Amended Tax Return
Tax Tips for Filing IRS Form 1040X
Did you make a mistake on your Federal tax return that you need to correct?
First, you should know that not all errors require an amended tax return (IRS Form 1040X). If you made a mistake in the math, most likely the IRS will correct it without any action needed on your part. Additionally, if you forgot to include certain forms or schedules, it may not be necessary to amend your return because the IRS will contact you in writing to request the missing documents. It is important to be aware that, as a rule, the IRS will never contact you over the phone or via email. So you should not give out personal information over the phone or by email to anyone claiming to be with the IRS.
In some cases, however, it may become necessary to amend your Federal income tax return. You must file an amended return (Form 1040X) if there has been a change in your filing status, income, tax deductions, or tax credits reported on your original return. There are other reasons for amending a return as well. For example, you may not have had complete information at the time you filed. Or, you may have been unaware that a certain item was taxable and then you received a reporting document indicating otherwise.
If you think you may owe taxes when April 15 comes around, it is preferable to file a timely return knowing you will have to amend it, just so that you can pay the tax due on time and minimize the interest and penalties.
How to Amend a Tax Return That You Filed
The procedure for filing an amended return is relatively straightforward. Note that you can only file an amended return after you’ve filed your original return. Additionally, you cannot e-file an amended return — you will have to mail it in. To begin, you will need IRS Form 1040X (Amended U.S. Individual Income Tax Return).
Form 1040X contains 3 columns. In Column A, you’ll need to provide the amounts you entered on the original tax return. In Column C, you must provide the corrected figures. In Column B, enter the “net change” from Column A to Column C, which is the difference between the two amounts. On the second page of the form, you must explain each change, taking care to make the information as complete as you can (so the IRS can process your amended return as quickly as possible).
Here’s what you’ll need to mail to the IRS:
1. On the top of Form 1040X, indicate the tax year that you are amending. Note that you’ll need to file a separate Form 1040X for each year that must be amended, and each Form 1040X has to be mailed in a separate envelope. It is advisable to send the form by certified mail in order to be able to prove timely filing.
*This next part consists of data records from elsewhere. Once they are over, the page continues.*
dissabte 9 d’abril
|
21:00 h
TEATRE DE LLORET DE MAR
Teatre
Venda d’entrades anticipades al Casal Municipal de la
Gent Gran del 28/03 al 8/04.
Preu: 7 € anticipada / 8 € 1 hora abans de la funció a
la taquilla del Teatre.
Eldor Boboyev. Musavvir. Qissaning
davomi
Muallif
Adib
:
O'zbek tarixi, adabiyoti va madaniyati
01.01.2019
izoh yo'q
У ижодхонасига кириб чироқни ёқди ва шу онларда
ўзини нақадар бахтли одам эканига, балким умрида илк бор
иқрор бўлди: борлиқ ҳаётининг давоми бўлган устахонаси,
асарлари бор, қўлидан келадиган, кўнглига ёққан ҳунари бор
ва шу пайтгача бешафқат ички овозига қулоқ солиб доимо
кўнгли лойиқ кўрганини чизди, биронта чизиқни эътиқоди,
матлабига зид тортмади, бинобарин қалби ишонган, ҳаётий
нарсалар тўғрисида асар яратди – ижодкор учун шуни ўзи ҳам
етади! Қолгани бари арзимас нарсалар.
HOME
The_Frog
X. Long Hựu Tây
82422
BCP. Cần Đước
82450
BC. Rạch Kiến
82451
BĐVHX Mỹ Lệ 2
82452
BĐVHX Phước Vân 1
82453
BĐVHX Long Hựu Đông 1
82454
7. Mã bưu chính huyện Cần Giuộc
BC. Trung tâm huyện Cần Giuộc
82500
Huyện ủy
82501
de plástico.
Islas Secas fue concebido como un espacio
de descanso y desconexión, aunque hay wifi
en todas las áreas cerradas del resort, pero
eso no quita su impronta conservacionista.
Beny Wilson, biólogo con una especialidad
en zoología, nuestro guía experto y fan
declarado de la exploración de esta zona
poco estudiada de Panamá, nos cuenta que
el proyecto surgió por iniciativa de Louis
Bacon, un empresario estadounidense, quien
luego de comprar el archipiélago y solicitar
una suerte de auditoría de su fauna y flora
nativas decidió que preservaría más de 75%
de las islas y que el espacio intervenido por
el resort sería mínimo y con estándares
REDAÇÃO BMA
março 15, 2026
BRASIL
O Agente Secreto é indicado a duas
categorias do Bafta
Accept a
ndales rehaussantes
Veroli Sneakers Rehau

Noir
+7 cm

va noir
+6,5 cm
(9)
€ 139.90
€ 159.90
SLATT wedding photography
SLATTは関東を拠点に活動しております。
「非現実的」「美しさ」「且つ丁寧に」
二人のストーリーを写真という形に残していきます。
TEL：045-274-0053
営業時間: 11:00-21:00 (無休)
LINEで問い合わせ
2. If it turns out that you owe additional tax, you can pay via check, money order, credit card, debit card, or EFTPS (Electronic Federal Tax Payment System). To pay by check or money order, include your payment in the envelope with your amended return — but do not attach your payment to Form 1040X. To pay electronically (by credit card, debit card, or EFTPS), visit the “Payment Options” section of the IRS website.
3. Remember to include a copy of the tax return that you are amending (such as your 2012 Form 1040). You must provide copies of any previously filed forms or schedules that are affected by your changes, which may also include W-2 Forms that you received after filing the original return. Arrange these copies in order of the “Attachment Sequence No.” (shown at the upper right corner of the form/schedule) behind Form 1040X.
[NOTE: Taxpayers other than individuals may be required to file other forms and follow different procedures in order to amend a Federal tax return.]
When to File an Amended Return
Form 1040X should only be filed after you’ve submitted your original tax return. Note that it generally takes up to 12 weeks for the IRS to process a Form 1040X. You can check the status of your amended return by calling 1-866-464-2050, or by visiting IRS.gov and clicking on “Tools” and then “Where’s My Amended Return.”
If you’re seeking a tax refund or credit, you must file Form 1040X within 3 years (including tax extensions) after the date you filed your original return, or 2 years after you paid the tax, whichever is later. The bad news is that if you owe tax after the original payment deadline, you will now also owe interest and penalties.
In addition to amending your Federal tax return, it’s also usually necessary to file an amended State return to report the Federal changes. In most cases, you should file an amended State return as quickly as possible in order to minimize the interest and penalties for any State tax balance due, or to expedite your State tax refund.